Bret Swanson

Bret Swanson

Bret Swanson is president of Entropy Economics LLC, a technology research firm that advises institutional investors and technology companies. He is also a senior fellow at the National Center for Energy Analytics and a visiting fellow and advisory council member of the Krach Institute for Tech Diplomacy at Purdue University. From 2013 to 2023, he was a senior fellow at the American Enterprise Institute, where he co-founded the technology research program.

In 2022, Swanson launched Infonomena, a new tech and economics channel on Substack.

For eight years Swanson advised technology investors as executive editor of the Gilder Technology Report and later was a senior fellow at The Progress & Freedom Foundation, where he directed the Center for Global Innovation. Between 2005 and 2020, he was also a fellow at the U.S. Chamber of Commerce Foundation, where he studied economic growth and capital markets.

Swanson presents his research around the globe and often contributes to the editorial page of The Wall Street Journal on technology and the economy. For many years, he wrote a column for Forbes.com.
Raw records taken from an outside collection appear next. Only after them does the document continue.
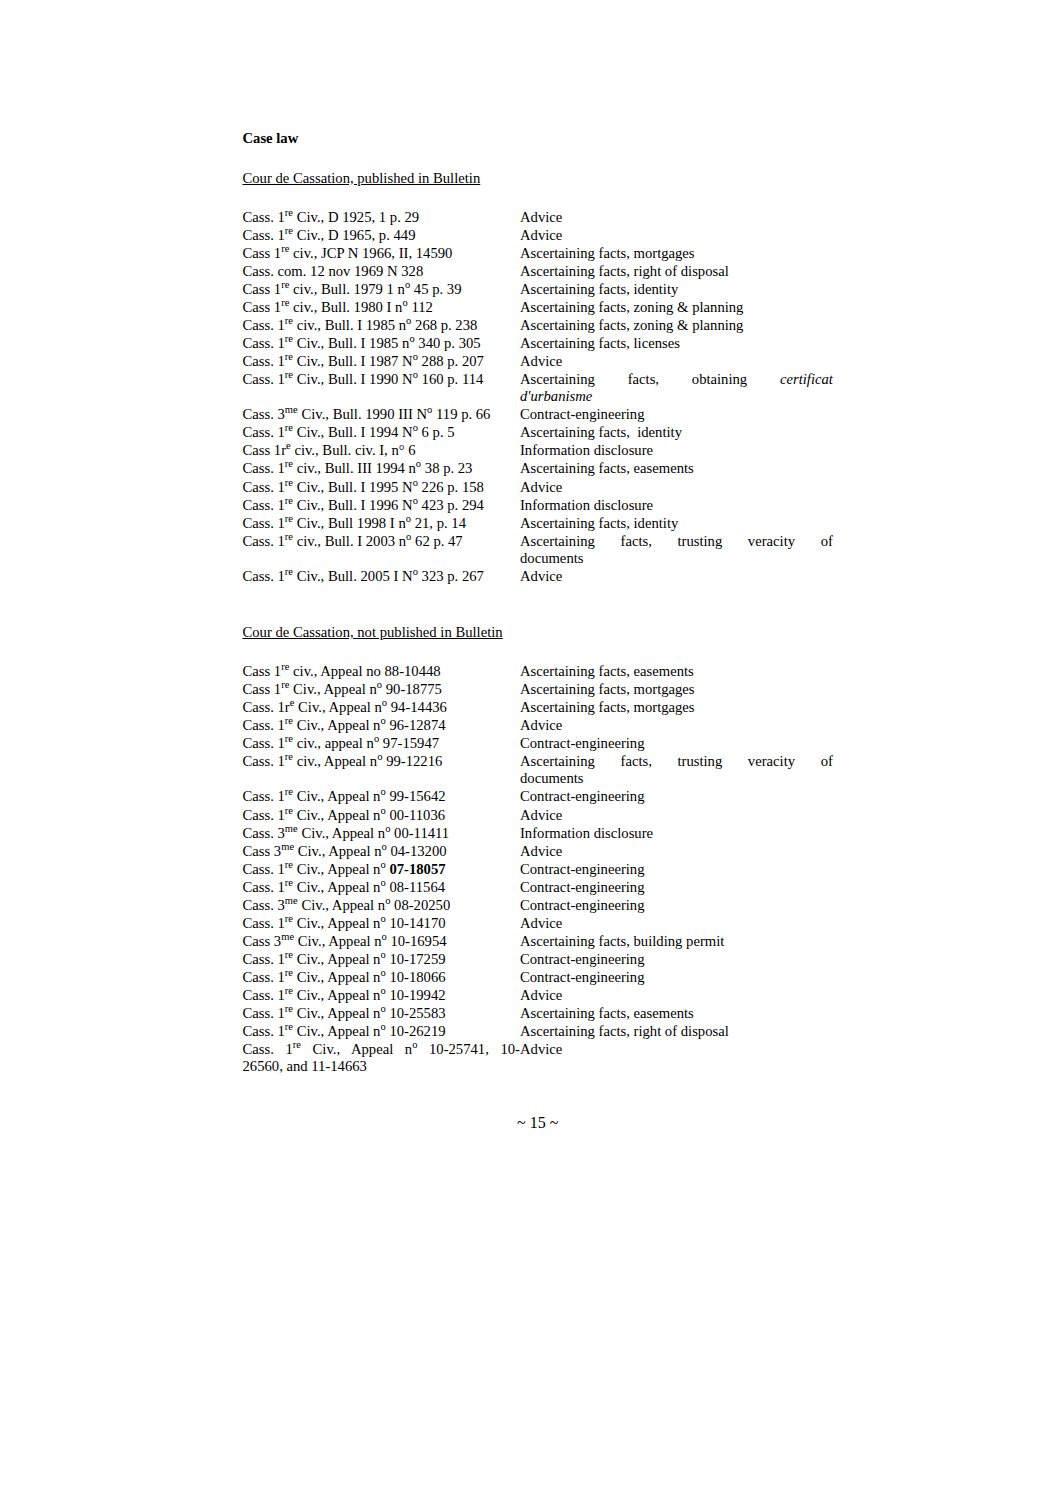Case law
Cour de Cassation, published in Bulletin
| Cass. 1 re Civ., D 1925, 1 p. 29 | Advice |
| Cass. 1 re Civ., D 1965, p. 449 | Advice |
| Cass 1 re civ., JCP N 1966, II, 14590 | Ascertaining facts, mortgages |
| Cass. com. 12 nov 1969 N 328 | Ascertaining facts, right of disposal |
| Cass 1 re civ., Bull. 1979 1 n o 45 p. 39 | Ascertaining facts, identity |
| Cass 1 re civ., Bull. 1980 I n o 112 | Ascertaining facts, zoning & planning |
| Cass. 1 re civ., Bull. I 1985 n o 268 p. 238 | Ascertaining facts, zoning & planning |
| Cass. 1 re Civ., Bull. I 1985 n o 340 p. 305 | Ascertaining facts, licenses |
| Cass. 1 re Civ., Bull. I 1987 N o 288 p. 207 | Advice |
| Cass. 1 re Civ., Bull. I 1990 N o 160 p. 114 | Ascertaining facts, obtaining certificat d'urbanisme |
| Cass. 3 me Civ., Bull. 1990 III N o 119 p. 66 | Contract-engineering |
| Cass. 1 re Civ., Bull. I 1994 N o 6 p. 5 | Ascertaining facts, identity |
| Cass 1r e civ., Bull. civ. I, n° 6 | Information disclosure |
| Cass. 1 re civ., Bull. III 1994 n o 38 p. 23 | Ascertaining facts, easements |
| Cass. 1 re Civ., Bull. I 1995 N o 226 p. 158 | Advice |
| Cass. 1 re Civ., Bull. I 1996 N o 423 p. 294 | Information disclosure |
| Cass. 1 re Civ., Bull 1998 I n o 21, p. 14 | Ascertaining facts, identity |
| Cass. 1 re civ., Bull. I 2003 n o 62 p. 47 | Ascertaining facts, trusting veracity of documents |
| Cass. 1 re Civ., Bull. 2005 I N o 323 p. 267 | Advice |
Cour de Cassation, not published in Bulletin
| Cass 1 re civ., Appeal no 88-10448 | Ascertaining facts, easements |
| Cass 1 re Civ., Appeal n o 90-18775 | Ascertaining facts, mortgages |
| Cass. 1r e Civ., Appeal n o 94-14436 | Ascertaining facts, mortgages |
| Cass. 1 re Civ., Appeal n o 96-12874 | Advice |
| Cass. 1 re civ., appeal n o 97-15947 | Contract-engineering |
| Cass. 1 re civ., Appeal n o 99-12216 | Ascertaining facts, trusting veracity of documents |
| Cass. 1 re Civ., Appeal n o 99-15642 | Contract-engineering |
| Cass. 1 re Civ., Appeal n o 00-11036 | Advice |
| Cass. 3 me Civ., Appeal n o 00-11411 | Information disclosure |
| Cass 3 me Civ., Appeal n o 04-13200 | Advice |
| Cass. 1 re Civ., Appeal n o 07-18057 | Contract-engineering |
| Cass. 1 re Civ., Appeal n o 08-11564 | Contract-engineering |
| Cass. 3 me Civ., Appeal n o 08-20250 | Contract-engineering |
| Cass. 1 re Civ., Appeal n o 10-14170 | Advice |
| Cass 3 me Civ., Appeal n o 10-16954 | Ascertaining facts, building permit |
| Cass. 1 re Civ., Appeal n o 10-17259 | Contract-engineering |
| Cass. 1 re Civ., Appeal n o 10-18066 | Contract-engineering |
| Cass. 1 re Civ., Appeal n o 10-19942 | Advice |
| Cass. 1 re Civ., Appeal n o 10-25583 | Ascertaining facts, easements |
| Cass. 1 re Civ., Appeal n o 10-26219 | Ascertaining facts, right of disposal |
| Cass. 1 re Civ., Appeal n o 10-25741, 10- 26560, and 11-14663 | Advice |
~ 15 ~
Swanson is chairman and, since 2009, a trustee of the Indiana Public Retirement System (INPRS), the state’s $50-billion pension fund, where he also chairs the investment working group. He is also a board member of the Insurance Collaboration to Save Lives, a partnership with life and health insurance companies aimed at mitigating rising mortality rates. For five years he was a member of the investment committee at Indiana University Health.

His recent research focuses on information technology’s potential to drive a resurgence in productivity and economic growth. See, for example, Moore’s Law at 50: The Performance and Prospects of the Exponential EconomyThe App-ification of Medicine: A Four-Faceted Information Revolution in Health; Imagining the 5G Wireless Future: Apps, Devices, Networks, and Spectrum; and The Coming Productivity Boom: Transforming the Physical Economy with Information.

In previous research, he has presented a new theory of the economic rise of China; projected an “exaflood” of Web video, leading to an estimated 56% compound annual growth of Internet traffic through the year 2015; exposed the deep monetary errors behind the crashes of both 2000 and 2008; anticipated the shale hydrocarbon boom and following drop in energy prices; and advanced a new concept linking information theory and entrepreneurial economics.

Swanson began his career as an aide to Sen. Richard Lugar and was then an economic analyst for former Rep. Jack Kemp. He studied economics at Princeton University and now lives in Zionsville, Indiana, with his wife and four children.